There is also the issue of online latency to deal with, and that is an unsolvable problem.

It's been a thing in online games for decades. Having the game video streamed to your client and inputs passed back and forth isn't quite the same concept but information passed between point A (client) and B (server) over the internet isn't anything new. The very same or similar mechanisms used to solve problems associated with online play should still apply. I'd expect growing pains for certain types of games but others aren't as sensitive to delays.
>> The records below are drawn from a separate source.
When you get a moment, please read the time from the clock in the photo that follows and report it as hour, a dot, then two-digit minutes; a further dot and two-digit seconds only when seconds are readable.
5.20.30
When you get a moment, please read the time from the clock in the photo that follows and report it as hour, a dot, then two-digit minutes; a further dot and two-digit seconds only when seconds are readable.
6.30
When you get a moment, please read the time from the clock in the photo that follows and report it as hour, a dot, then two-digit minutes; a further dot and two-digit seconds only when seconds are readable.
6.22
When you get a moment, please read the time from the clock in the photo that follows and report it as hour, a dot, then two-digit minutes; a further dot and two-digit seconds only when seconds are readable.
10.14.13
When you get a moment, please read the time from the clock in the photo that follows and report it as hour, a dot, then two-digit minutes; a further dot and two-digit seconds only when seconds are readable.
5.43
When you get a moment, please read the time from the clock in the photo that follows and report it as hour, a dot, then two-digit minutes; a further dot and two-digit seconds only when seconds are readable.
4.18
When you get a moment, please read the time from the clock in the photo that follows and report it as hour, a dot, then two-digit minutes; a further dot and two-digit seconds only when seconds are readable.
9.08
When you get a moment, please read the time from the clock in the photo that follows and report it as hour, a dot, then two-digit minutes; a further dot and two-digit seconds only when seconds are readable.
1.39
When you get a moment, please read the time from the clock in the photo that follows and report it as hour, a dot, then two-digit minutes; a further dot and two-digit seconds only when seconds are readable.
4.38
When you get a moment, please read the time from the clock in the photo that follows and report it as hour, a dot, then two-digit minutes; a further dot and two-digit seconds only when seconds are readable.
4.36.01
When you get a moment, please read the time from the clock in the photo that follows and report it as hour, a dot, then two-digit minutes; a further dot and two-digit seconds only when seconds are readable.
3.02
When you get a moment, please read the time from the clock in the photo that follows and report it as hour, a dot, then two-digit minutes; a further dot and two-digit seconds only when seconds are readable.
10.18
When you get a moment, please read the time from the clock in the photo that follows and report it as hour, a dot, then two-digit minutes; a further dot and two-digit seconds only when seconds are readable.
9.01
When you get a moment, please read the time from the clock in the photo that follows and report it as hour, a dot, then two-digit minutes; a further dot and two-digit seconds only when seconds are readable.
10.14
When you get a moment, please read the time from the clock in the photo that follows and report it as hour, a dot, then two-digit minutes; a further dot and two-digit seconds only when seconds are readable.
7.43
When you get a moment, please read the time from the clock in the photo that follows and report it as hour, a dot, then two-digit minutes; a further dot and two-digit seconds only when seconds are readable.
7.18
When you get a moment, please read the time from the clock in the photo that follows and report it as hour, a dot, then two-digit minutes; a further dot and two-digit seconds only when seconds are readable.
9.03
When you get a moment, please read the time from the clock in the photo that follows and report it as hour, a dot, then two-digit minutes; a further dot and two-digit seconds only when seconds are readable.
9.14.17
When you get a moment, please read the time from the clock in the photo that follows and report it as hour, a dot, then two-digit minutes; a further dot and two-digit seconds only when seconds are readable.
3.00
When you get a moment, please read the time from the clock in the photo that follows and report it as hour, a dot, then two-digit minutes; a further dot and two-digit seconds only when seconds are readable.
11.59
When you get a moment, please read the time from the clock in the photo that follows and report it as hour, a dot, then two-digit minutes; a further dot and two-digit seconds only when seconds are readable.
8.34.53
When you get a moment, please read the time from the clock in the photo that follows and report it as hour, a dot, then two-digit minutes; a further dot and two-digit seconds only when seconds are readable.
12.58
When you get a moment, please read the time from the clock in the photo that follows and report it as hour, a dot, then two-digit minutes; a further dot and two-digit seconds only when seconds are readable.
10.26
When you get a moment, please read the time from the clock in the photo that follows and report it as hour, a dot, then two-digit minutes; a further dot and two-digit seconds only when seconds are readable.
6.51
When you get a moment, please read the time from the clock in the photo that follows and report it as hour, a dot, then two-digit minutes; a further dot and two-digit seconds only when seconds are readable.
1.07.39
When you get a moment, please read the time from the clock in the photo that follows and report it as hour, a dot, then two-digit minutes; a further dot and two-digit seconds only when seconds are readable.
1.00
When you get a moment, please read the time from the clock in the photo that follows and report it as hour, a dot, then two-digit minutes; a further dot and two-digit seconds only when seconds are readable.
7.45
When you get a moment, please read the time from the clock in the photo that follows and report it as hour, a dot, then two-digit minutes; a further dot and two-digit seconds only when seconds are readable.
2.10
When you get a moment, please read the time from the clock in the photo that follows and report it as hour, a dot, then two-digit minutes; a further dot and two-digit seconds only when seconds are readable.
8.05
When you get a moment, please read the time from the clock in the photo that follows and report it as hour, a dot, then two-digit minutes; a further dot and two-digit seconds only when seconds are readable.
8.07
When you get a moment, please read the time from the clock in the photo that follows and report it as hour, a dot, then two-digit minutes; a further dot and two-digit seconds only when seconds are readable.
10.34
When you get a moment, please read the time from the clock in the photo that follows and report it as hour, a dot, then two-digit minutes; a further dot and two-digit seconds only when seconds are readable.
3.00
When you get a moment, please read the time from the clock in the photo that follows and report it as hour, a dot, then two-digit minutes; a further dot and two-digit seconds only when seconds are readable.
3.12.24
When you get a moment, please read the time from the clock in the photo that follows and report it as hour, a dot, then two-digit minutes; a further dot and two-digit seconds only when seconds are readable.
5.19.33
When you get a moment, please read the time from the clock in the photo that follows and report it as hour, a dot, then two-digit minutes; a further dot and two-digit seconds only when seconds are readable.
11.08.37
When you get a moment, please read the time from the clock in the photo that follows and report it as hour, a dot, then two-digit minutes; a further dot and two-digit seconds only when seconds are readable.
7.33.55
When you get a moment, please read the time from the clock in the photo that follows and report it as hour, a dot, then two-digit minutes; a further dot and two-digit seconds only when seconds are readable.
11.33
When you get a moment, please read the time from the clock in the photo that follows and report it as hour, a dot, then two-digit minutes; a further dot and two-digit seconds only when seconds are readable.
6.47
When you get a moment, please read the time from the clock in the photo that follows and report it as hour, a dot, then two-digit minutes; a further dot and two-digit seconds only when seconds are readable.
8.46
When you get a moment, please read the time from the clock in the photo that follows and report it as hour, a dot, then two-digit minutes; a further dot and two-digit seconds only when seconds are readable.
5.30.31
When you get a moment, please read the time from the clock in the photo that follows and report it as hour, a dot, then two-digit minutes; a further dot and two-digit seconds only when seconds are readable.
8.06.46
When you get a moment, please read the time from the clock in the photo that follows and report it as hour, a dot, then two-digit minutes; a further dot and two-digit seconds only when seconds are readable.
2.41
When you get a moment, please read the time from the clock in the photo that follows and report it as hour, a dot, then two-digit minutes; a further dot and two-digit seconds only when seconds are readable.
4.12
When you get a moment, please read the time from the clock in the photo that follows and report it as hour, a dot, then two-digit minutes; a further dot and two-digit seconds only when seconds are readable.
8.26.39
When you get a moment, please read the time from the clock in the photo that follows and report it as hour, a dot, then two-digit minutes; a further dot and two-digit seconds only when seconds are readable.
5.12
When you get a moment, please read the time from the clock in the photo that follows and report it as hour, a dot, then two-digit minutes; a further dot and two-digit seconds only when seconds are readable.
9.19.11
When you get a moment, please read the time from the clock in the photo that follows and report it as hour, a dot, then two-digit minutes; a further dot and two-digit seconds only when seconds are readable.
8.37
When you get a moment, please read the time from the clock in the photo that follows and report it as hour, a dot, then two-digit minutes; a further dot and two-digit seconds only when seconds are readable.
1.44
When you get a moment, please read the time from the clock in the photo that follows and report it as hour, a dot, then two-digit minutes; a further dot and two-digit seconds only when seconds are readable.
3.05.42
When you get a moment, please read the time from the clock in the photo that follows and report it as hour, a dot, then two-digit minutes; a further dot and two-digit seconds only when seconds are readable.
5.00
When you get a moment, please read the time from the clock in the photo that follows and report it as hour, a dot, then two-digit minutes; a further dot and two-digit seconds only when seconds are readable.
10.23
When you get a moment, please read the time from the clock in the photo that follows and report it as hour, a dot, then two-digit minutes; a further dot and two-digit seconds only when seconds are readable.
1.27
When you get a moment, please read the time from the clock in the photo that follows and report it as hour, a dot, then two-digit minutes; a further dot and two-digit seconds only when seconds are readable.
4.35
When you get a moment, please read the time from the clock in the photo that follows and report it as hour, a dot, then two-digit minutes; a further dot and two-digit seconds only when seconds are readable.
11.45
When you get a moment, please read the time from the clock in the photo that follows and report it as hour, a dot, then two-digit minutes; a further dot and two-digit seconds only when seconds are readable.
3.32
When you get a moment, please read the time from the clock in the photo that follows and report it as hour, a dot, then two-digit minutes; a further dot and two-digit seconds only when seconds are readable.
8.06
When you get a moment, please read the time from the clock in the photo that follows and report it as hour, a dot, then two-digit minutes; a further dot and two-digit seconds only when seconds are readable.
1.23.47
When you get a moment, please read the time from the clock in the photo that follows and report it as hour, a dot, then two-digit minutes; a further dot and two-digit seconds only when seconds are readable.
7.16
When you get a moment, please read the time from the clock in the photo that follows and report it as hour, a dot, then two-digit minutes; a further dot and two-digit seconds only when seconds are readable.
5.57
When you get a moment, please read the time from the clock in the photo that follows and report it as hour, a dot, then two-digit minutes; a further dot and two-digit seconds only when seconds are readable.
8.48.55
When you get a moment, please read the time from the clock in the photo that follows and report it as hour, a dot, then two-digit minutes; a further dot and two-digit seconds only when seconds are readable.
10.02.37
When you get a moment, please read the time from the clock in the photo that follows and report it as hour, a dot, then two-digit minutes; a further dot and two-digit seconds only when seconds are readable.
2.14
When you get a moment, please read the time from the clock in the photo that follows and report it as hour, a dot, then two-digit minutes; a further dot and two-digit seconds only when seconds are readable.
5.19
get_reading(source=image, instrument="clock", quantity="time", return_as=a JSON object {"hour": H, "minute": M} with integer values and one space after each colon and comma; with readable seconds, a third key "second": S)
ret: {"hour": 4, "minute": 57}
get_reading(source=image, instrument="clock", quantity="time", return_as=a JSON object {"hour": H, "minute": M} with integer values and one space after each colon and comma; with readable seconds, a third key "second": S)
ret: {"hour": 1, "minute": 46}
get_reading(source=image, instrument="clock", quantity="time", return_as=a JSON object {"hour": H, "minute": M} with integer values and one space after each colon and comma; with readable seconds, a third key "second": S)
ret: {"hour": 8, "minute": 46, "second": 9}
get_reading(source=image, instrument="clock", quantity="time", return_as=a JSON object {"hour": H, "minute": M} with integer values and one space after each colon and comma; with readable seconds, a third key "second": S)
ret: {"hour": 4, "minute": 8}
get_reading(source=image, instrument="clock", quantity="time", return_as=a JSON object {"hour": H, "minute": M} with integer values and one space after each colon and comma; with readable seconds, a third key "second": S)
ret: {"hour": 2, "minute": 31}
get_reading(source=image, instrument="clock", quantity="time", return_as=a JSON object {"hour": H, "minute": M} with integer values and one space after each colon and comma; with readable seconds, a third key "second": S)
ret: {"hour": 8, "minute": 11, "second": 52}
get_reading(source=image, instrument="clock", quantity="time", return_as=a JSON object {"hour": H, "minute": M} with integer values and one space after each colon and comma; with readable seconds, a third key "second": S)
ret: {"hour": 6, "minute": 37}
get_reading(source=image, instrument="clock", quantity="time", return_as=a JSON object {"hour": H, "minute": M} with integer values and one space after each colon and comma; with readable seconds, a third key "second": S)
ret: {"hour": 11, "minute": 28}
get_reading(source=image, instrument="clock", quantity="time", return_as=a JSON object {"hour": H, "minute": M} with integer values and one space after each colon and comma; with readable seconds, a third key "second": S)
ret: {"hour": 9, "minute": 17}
You are correct to point it out as a relevant obstacle though.
 
The idea that we can play video games through "interactable video" of Google is kinda good, hope everything will be fine, so gamers don't have to buy a new super expensive PC to play videos games.
And yes, i'm waiting for Cyberpunk 2077 too
 
It's been a thing in online games for decades. Having the game video streamed to your client and inputs passed back and forth isn't quite the same concept but information passed between point A (client) and B (server) over the internet isn't anything new. The very same or similar mechanisms used to solve problems associated with online play should still apply. I'd expect growing pains for certain types of games but others aren't as sensitive to delays. You are correct to point it out as a relevant obstacle though.

Which is why I said it is an unsolvable problem. No matter the tech, one cannot break laws of physics. You can only make games that take it into account, and frankly I am not that interested in such games (apart from turn-based ones)

Maybe I am less tolerant about this stuff than most, since I have some e-sports background from fighting games (Virtua fighter specifically) from about 10-20 years ago. In VF, ping/latency/lag bigger than 16ms (1/60th of a second) had an observable effect on gameplay. Current modern day "standard" ping of 40-60 ms would've been barely tolerable or unplayable. Because of this we used to play on cathode ray TVs for a long time since most flat TVs had too much image-enhancing garbage that caused lag. Online gameplay was a joke back then.

For as long as game happens locally (ie. on my own computer/console) everything is more or less fine. But the concept of stadia is blasphemous to me.
 
Which is why I said it is an unsolvable problem. No matter the tech, one cannot break laws of physics. You can only make games that take it into account, and frankly I am not that interested in such games (apart from turn-based ones)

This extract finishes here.